Stored data entries:
------------------------------------------------------------------------
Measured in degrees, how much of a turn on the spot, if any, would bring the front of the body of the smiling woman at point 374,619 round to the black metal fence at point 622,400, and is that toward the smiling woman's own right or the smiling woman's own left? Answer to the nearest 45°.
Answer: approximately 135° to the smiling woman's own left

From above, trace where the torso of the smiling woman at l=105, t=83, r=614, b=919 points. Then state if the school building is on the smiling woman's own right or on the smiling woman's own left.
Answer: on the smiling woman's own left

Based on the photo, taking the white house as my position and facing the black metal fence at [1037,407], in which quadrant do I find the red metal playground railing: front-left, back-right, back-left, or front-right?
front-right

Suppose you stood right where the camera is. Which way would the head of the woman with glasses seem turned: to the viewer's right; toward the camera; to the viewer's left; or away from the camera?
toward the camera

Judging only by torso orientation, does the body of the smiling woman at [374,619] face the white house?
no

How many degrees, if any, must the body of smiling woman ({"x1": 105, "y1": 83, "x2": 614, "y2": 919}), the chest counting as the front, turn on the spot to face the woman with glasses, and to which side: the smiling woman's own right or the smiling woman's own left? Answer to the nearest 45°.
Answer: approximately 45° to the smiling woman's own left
------------------------------------------------------------------------
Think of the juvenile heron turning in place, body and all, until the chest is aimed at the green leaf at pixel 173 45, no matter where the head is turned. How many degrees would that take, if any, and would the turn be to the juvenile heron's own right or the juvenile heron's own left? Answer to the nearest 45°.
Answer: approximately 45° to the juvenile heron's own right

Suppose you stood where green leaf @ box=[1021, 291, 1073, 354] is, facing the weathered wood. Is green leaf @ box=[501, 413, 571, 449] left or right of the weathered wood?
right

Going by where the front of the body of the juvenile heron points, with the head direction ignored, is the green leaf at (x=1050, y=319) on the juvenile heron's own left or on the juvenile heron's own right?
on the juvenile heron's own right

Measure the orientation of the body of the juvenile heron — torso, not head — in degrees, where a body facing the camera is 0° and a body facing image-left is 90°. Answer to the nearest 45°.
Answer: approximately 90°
------------------------------------------------------------------------
Output the material from the line containing "Going by where" to the line containing "Answer: approximately 90°", both included, as a JSON list of strings with one string per line and blank lines omitted.

▶ Your response
[
  "Going by where the front of the body of the juvenile heron points, with the head direction ignored, is the green leaf at (x=1050, y=319) on the juvenile heron's own left or on the juvenile heron's own right?",
  "on the juvenile heron's own right",
  "Measure the orientation of the body of the juvenile heron — torso, not head — in degrees, where a body facing the camera is 0° and a body facing image-left is 90°. Answer to the nearest 45°.",
  "Answer: approximately 90°"
]